Table of contents

Data Virtualization on Cloud Pak for Data

Version 1.5.0


Data Virtualization integrates data sources across multiple types and locations and turns all this data into one logical data view. This virtual data lake makes the job of getting value out of your data easy.


After creating connections to your data sources, you can quickly view across your organization’s data. This virtual data platform enables real-time analytics without moving data, duplication, ETLs, or additional storage requirements, so processing times are greatly accelerated. You can bring real-time insightful results to decision-making applications or analysts more quickly and dependably than methods that don’t use virtualization.


Centralized authentication and authorization are enforced for platform users to access data sources in a trusted environment. The Data Virtualization Admin, Data Virtualization Engineer, Data Virtualization Steward, and Data Virtualization User roles provide granular access management to the virtualized assets.

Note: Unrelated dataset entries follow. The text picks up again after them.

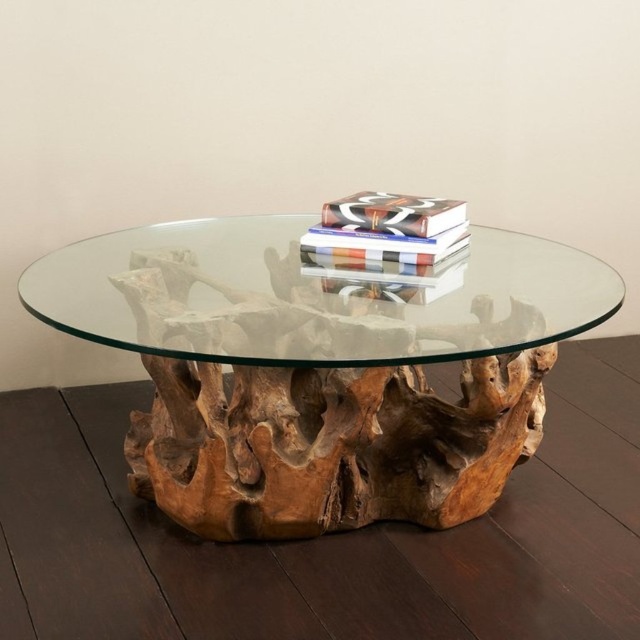
Question: Which of the following is the farthest from the observer?

Choices:
 (A) natural wood root table at center
 (B) transparent glass table at center

Answer: (B)

Question: From the image, what is the correct spatial relationship of transparent glass table at center in relation to matte black book at center?

Choices:
 (A) above
 (B) below

Answer: (B)

Question: Does transparent glass table at center have a larger size compared to multicolored paper book at center?

Choices:
 (A) no
 (B) yes

Answer: (B)

Question: Estimate the real-world distances between objects in this image. Which object is farther from the natural wood root table at center?

Choices:
 (A) multicolored paper book at center
 (B) brown wood tree trunk at center
 (C) matte black book at center
 (D) transparent glass table at center

Answer: (B)

Question: Does transparent glass table at center come in front of matte black book at center?

Choices:
 (A) yes
 (B) no

Answer: (A)

Question: Which is nearer to the matte black book at center?

Choices:
 (A) transparent glass table at center
 (B) multicolored paper book at center

Answer: (B)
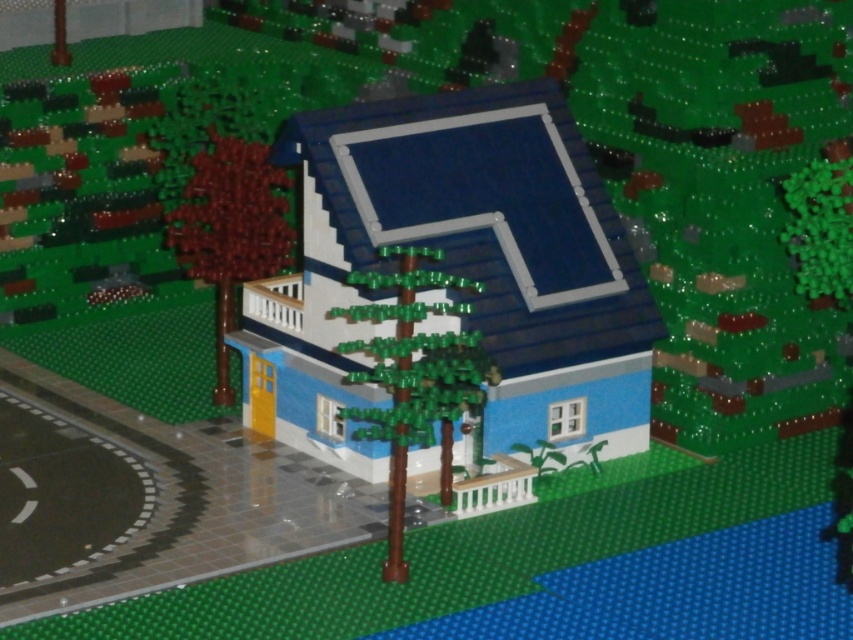
Question: Which point is closer to the camera taking this photo?

Choices:
 (A) (374, 368)
 (B) (248, 168)
 (C) (822, 208)

Answer: (A)

Question: Is green matte tree at center bigger than green matte tree at right?

Choices:
 (A) no
 (B) yes

Answer: (B)

Question: Which point is closer to the camera?

Choices:
 (A) brown matte tree at left
 (B) green matte tree at right
 (C) green matte tree at center

Answer: (B)

Question: Can you confirm if green matte tree at center is bigger than brown matte tree at left?

Choices:
 (A) no
 (B) yes

Answer: (B)

Question: Does green matte tree at center have a greater width compared to brown matte tree at left?

Choices:
 (A) no
 (B) yes

Answer: (B)

Question: Which point appears farthest from the camera in this image?

Choices:
 (A) (263, 154)
 (B) (332, 312)
 (C) (822, 180)

Answer: (A)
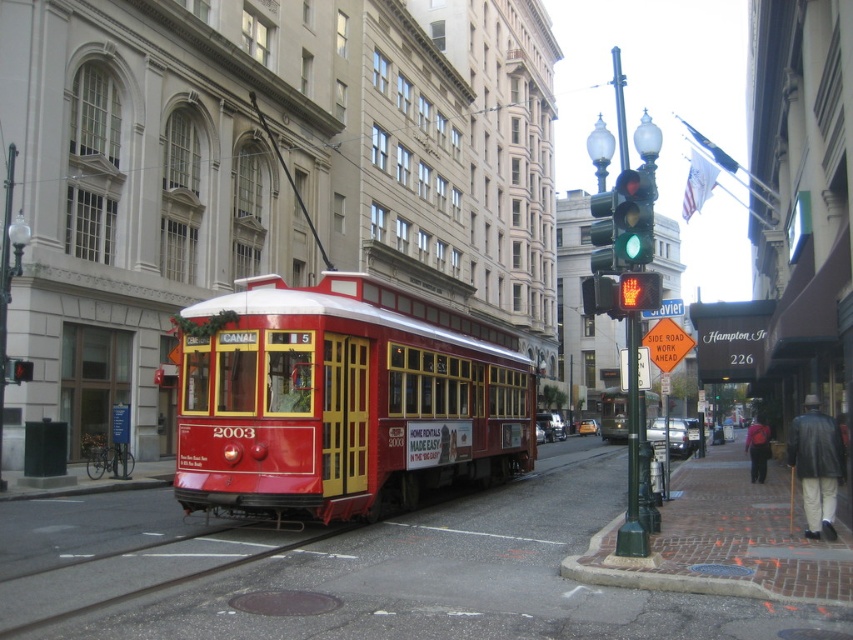
You are a delivery person with a box that is 60 centimeters long. You need to place the box between the green glass traffic light at upper center and the red glass pedestrian signal at center. Can the box fit in the space between them?

The distance between the green glass traffic light at upper center and the red glass pedestrian signal at center is 58.54 centimeters. Since the box is 60 centimeters long, it cannot fit in the space between them.

You are a tourist in New Orleans and want to cross the street safely. You see a green glass traffic light at upper center and a red glass pedestrian signal at center. Which signal should you pay attention to for pedestrian crossing instructions?

You should pay attention to the red glass pedestrian signal at center because it is specifically designed for pedestrian crossing instructions, and it is larger than the green glass traffic light at upper center, making it more visible for pedestrians.

You are a delivery driver who needs to turn left onto the street where the green glass traffic light at upper center is located. The traffic light is at coordinates 0.339, 0.743. Is the traffic light positioned to your left or right side as you approach the intersection?

The green glass traffic light at upper center is located at coordinates (633, 216). Since the x coordinate is 0.339, which is less than 0.5, it is positioned to your left side as you approach the intersection.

Cloud Pak for Data users that need to use Data Virtualization functions must be assigned specific Data Virtualization roles based on their job description.

All communication between the environment and the application is securely encrypted with robust IBM technology, and SSL/TLS encryption by using standard protocols.

Platform support

Data Virtualization supports queries by using standard SQL through common interfaces including R, Spark, Python, and Jupyter Notebooks. In addition, queries are also supported by the most common analytics application tools, including IBM Watson Studio and Cognos Analytics.